Publisher: Anthem Press
ISBN: 0857282247
Category : Religion
Languages : en
Pages : 174
Book Description
The Oxford Movement, initiating what is commonly called the Catholic Revival of the Church of England and of global Anglicanism more generally, has been a perennial subject of study by historians since its beginning in the 1830s. But the leader of the movement whose name was most associated with it during the nineteenth century, Edward Bouverie Pusey, has long been neglected by historical studies of the Anglican Catholic Revival. This collection of essays seeks to redress the negative and marginalizing historiography of Pusey, and to increase current understanding of both Pusey and his culture.
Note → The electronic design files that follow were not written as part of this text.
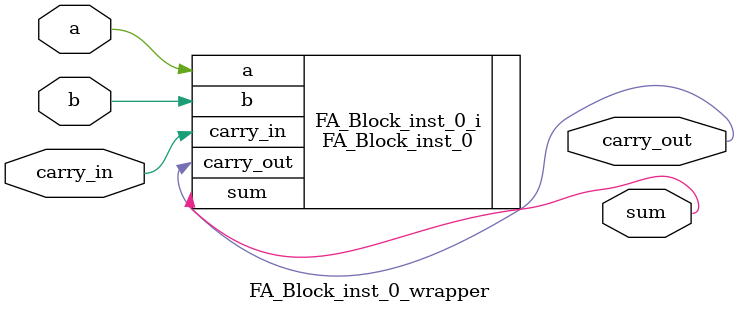
<source format=v>
`timescale 1 ps / 1 ps

module FA_Block_inst_0_wrapper
   (a,
    b,
    carry_in,
    carry_out,
    sum);
  input a;
  input b;
  input carry_in;
  output carry_out;
  output sum;

  wire a;
  wire b;
  wire carry_in;
  wire carry_out;
  wire sum;

  FA_Block_inst_0 FA_Block_inst_0_i
       (.a(a),
        .b(b),
        .carry_in(carry_in),
        .carry_out(carry_out),
        .sum(sum));
endmodule

</source>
The essays take Pusey’s contributions to the Oxford Movement and its theological thinking seriously; most significantly, they endeavour to understand Pusey on his own terms, rather than by comparison with Newman or Keble. The volume reveals Pusey as a serious theologian who had a significant impact on the Victorian period, both within the Oxford Movement and in wider areas of church politics and theology. This reassessment is important not merely to rehabilitate Pusey’s reputation, but also to help our current understanding of the Oxford Movement, Anglicanism and British Christianity in the nineteenth century.